Document passage
The Convention that formed and adopted the Constitution, in their deliberations upon the security of Indian rights, wisely determined to place our relations with the tribes under the absolute superintendence of the General Government, which they were about to establish. The proviso under the old compact, that had in ambiguous terms reserved to particular States an undefined management of Indian Affairs, was altogether discarded, and the simple, unqualified control of this important branch of public policy was delegated to Congress, in the following clause of the Constitution: 'Congress shall have power to regulate commerce with foreign nations, among the several States, and with the Indian tribes.' An incidental argument, in favor of my views, cannot fail to strike the mind on the face of this clause. The plea that is now for the first time, argued against the Indians, rests upon the allegation, that the tribes are not distinct nations-that they compose a portion of the people of the States; and yet, in this great national charter, the work of as much collected wisdom, virtue, and patriotism, as ever adorned the annals, or shed light upon the government of any age or country, the Indian tribes are associated with foreign nations and with several States, as one of the three distinct departments of the human family, with which the General Government was to regulate commerce.- Strange company, truly, in which to find those it now seems convenient to denominate a few poor, miserable savages, that were always the peculiar subjects of State sovereignty, mere tenants at will of the soil, and with whom it is 'idle' to speak of negotiating treaties.

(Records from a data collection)
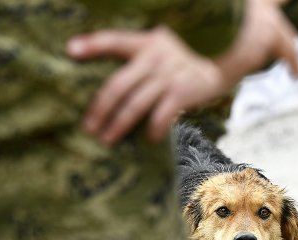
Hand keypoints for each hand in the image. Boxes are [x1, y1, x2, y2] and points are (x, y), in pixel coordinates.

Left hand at [67, 27, 226, 144]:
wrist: (227, 57)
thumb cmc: (188, 59)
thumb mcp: (164, 46)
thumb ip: (141, 58)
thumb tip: (111, 81)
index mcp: (147, 42)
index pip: (114, 41)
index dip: (92, 45)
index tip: (70, 50)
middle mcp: (155, 57)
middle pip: (118, 85)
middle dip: (100, 109)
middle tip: (88, 129)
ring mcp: (168, 75)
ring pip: (135, 105)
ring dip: (118, 125)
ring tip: (106, 140)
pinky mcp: (183, 92)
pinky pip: (162, 115)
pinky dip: (154, 130)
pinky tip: (150, 139)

Problem
In the passage on the Constitution and Indian affairs, with which three groups does the quoted clause give Congress power to regulate commerce?

Exercise response
Foreign nations, the several States, and the Indian tribes.